Posted: Tue Nov 12, 2013 5:27 am
by Beyond
Huh. Deigning. A word i didn't know about, that i don't know how to pronounce, that I'll probably never see again, and won't remember. I don't think i will ever deign to use the word deign.

Re: Stream of Stuff

Posted: Tue Nov 12, 2013 5:46 am
by Ann
"Deigning" is the kind of word I know, although there are thousands and thousands of everyday little words that I don't know.

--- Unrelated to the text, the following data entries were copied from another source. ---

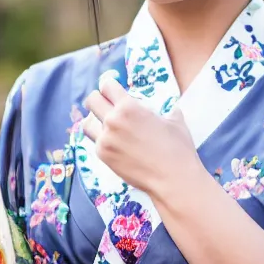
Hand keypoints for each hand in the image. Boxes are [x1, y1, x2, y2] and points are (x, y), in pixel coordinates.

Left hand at [82, 75, 202, 197]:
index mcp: (129, 107)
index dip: (110, 85)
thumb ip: (166, 110)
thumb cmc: (177, 147)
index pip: (107, 86)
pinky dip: (101, 138)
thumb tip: (169, 110)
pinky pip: (94, 141)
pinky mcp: (103, 156)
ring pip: (86, 123)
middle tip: (108, 103)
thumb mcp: (175, 120)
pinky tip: (113, 141)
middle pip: (91, 100)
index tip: (113, 88)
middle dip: (99, 99)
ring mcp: (105, 140)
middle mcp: (112, 121)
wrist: (172, 178)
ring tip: (107, 123)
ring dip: (95, 120)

The frustrations of speaking English as a second language.

Ann

Re: Stream of Stuff

Posted: Tue Nov 12, 2013 10:39 am
by owlice
How to pronounce deign

How I found the video above:
  • I typed "how to pronounce deign" into Google

Re: Stream of Stuff

Posted: Tue Nov 12, 2013 11:35 am
by Beyond
Now that i know how to pronounce it = dane, like one of the Scandinavian people, i still have no practical use for the word. :no:

Re: Stream of Stuff

Posted: Tue Nov 12, 2013 1:46 pm
by neufer
geckzilla wrote:
I think Photoshop is getting a bit too much credit here because they show the step from no makeup, no hair styling, and bad lighting and then make the abrupt step to fully Photoshop airbrushed chick. Anyway, I've boycotted the whole daily prettification ritual my whole life. It's really not that hard when your parent(s) don't indoctrinate you into the whole process from girlhood onward. That disturbs me far worse than an adult woman being glamorized. I've seen some girls get called ugly by their own mothers just for deigning to be photographed without makeup on.
Beyond wrote:
Now that i know how to pronounce it = dane
HAMLET: I have heard of your paintings too, well enough; God
  • has given you one face, and you make yourselves
    another: you jig, you amble, and you lisp, and
    nick-name God's creatures, and make your wantonness
    your ignorance. Go to, I'll no more on't; it hath
    made me mad. I say, we will have no more marriages:
    those that are married already, all but one, shall
    live; the rest shall keep as they are. To a
    nunnery, go.

Re: Stream of Stuff

Posted: Tue Nov 12, 2013 11:40 pm
by Nitpicker
The beauty and fashion industries are ultimately creators and purveyors of art. One way to appreciate art is to criticise it -- that is, to analyse and judge its merits and faults. All artworks have both merits and faults. Art certainly has the power to affect the beholder profoundly, but is not always good.

Re: Stream of Stuff

Posted: Wed Nov 13, 2013 1:05 am
by neufer
Nitpicker wrote:
The beauty and fashion industries are ultimately creators and purveyors of art. One way to appreciate art is to criticise it -- that is, to analyse and judge its merits and faults. All artworks have both merits and faults. Art certainly has the power to affect the beholder profoundly, but is not always good.
The fault, dear Nitpicker, is not in your Art, but in yourself.

Re: Stream of Stuff

Posted: Wed Nov 13, 2013 1:16 am
by Nitpicker
Everyone's a critic! (I swear my previous comment was not directed at you, neufer.)

Re: Stream of Stuff

Posted: Wed Nov 13, 2013 4:03 am
by neufer
Nitpicker wrote:
Everyone's a critic! (I swear my previous comment was not directed at you, neufer.)
Well said, old mole!

Re: Stream of Stuff

Posted: Thu Nov 14, 2013 4:57 pm
by geckzilla
Kevin Trudeau has been found guilty and is going to jail, hopefully for a long, long time...

Re: Stream of Stuff

Posted: Thu Nov 14, 2013 5:13 pm
by Beyond
Unless he forks over the $37,000,000 he was fined.

Re: Stream of Stuff

Posted: Fri Nov 15, 2013 1:44 am
by owlice
geckzilla wrote:Kevin Trudeau has been found guilty and is going to jail, hopefully for a long, long time...
Good!

Re: Stream of Stuff

Posted: Fri Nov 15, 2013 2:37 am
by neufer
owlice wrote:
geckzilla wrote:
Kevin Trudeau has been found guilty and is going to jail, hopefully for a long, long time...
Good!
Why is everyone taking this so personally?

Re: Stream of Stuff

Posted: Fri Nov 15, 2013 3:07 am
by owlice
My younger brother died of AIDS; some "hoax" that turned out to be, hmm?

Re: Stream of Stuff

Posted: Fri Nov 15, 2013 3:31 am
by Beyond
neufer wrote:Why is everyone taking this so personally?